In the study of Maharaj et al. comparing Airtraq® and Macintosh, in which a near identical anesthetic technique to that used in this study was utilized, the same changes were seen in heart rate and blood pressure (6, 7, 21). In other study, comparing the GlideScope (Verathon Inc., Bothell, WA) to the laryngeal mask airway, in which also a near identical anesthetic technique to that used in this study was utilized, no changes in heart rate were seen, whereas blood pressure decreased slightly following tracheal intubation with both devices (27).
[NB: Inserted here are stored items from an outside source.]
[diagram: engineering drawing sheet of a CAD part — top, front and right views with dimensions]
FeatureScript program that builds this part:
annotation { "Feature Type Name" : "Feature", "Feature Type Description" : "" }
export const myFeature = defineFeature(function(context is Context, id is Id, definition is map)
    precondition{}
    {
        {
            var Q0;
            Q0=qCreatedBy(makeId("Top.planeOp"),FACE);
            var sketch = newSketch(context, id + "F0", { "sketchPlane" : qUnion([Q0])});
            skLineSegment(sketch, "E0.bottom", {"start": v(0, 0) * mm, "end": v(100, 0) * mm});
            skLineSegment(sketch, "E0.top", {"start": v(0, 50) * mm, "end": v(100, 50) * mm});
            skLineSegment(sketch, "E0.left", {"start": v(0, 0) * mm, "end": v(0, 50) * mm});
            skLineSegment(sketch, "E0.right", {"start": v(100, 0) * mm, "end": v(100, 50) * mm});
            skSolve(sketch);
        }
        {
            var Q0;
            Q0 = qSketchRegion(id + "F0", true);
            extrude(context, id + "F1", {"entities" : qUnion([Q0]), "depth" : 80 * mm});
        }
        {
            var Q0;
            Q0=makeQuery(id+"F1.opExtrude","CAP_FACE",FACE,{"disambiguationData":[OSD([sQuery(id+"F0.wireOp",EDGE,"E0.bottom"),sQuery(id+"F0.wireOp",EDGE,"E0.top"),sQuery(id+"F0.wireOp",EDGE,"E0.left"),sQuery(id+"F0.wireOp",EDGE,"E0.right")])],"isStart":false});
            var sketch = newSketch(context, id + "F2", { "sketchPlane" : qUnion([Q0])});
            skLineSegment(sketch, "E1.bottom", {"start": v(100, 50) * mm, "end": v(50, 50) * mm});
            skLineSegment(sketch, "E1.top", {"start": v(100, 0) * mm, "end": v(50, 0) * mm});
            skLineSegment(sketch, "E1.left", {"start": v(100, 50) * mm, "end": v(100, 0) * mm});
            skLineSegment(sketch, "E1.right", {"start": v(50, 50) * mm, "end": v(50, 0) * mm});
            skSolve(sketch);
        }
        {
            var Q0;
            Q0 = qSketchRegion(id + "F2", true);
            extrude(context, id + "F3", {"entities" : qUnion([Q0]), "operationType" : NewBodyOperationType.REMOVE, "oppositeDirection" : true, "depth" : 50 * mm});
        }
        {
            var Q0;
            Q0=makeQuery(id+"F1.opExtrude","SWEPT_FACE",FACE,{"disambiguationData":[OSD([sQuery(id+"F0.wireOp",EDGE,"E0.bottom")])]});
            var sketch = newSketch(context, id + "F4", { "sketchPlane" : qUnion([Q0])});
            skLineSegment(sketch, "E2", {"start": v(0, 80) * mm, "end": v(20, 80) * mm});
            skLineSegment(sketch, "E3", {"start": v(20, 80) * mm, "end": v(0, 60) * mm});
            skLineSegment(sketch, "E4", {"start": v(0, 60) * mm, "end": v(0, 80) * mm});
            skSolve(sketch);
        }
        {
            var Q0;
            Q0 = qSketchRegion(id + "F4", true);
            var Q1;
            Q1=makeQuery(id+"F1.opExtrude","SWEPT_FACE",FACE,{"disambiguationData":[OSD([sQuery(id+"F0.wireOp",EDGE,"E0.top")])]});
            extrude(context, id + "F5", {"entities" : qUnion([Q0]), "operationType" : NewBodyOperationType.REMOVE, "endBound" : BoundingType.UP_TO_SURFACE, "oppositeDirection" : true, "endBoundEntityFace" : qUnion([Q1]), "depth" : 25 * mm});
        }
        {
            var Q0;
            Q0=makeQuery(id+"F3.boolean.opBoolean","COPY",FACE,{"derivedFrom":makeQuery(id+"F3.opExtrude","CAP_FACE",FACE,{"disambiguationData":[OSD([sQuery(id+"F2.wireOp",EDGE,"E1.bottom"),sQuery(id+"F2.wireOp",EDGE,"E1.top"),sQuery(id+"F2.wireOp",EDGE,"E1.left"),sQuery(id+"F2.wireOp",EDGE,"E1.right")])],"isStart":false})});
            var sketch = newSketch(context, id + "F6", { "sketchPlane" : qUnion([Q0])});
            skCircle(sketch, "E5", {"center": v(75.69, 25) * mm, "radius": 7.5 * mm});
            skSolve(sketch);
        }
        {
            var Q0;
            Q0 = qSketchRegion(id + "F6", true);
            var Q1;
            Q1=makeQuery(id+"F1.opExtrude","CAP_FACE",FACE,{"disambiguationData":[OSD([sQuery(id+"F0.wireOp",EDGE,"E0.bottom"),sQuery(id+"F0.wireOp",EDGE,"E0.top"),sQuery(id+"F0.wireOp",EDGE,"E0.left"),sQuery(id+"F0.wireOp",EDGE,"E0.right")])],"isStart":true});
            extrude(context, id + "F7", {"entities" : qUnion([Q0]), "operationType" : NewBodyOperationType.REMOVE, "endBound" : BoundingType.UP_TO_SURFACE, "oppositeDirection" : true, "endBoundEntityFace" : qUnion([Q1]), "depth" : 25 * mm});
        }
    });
In the study of Schälte at al., Airtraq® was used for routine intubation in high risk cardio-surgical patients. Their findings demonstrate minimal but significant increase of the heart rate and decrease of mean arterial blood pressure one min after intubation. At four and five minutes after intubation, no significant changes in heart rate and MAP, compared to the baseline values could be detected. They concluded that the use of the Airtraq® allowed maintaining a stable hemodynamic situation. Compared to our study, they didn’t have control group and patients were anesthetized with sufentanil, etomidat and rocuronium (3).
Rate pressure product is an index of myocardial oxygen consumption (28), a value exciding 22,000 may be associated with myocardial ischemia (29). In our study, in both groups, the rate pressure product did not reach 22,000 at any point of time. Hence, both the Airtraq® and the Macintosh are safe to use in patients with ischemic heart disease.
A major limitation of this study is the relatively small sample size. Another limitation was that measurements and intervention were made without blinding of the researcher to the experimental group, which has the potential for bias. This study was carried out by an experienced user of each device. The results seen may be differing in the hand of less experienced users. Adequacy of muscle relaxation was not measured.
5. CONCLUSION
Conclusion our results demonstrate that routine endotracheal intubation using Airtraq® in patients undergoing routine CABG surgery can reduce hemodynamically changes and allow maintaining a stable hemodynamic situation, compared to the Macintosh laryngoscope. Further studies in this clinical context are necessary to confirm and extend these initial positive findings.
Acknowledgments
Assistance with the study: Gordana Taleska- writing assistance and Marija Jovanovski- Srceva general support.
Footnotes
CONFLICTS OF INTEREST: NONE DECLARED.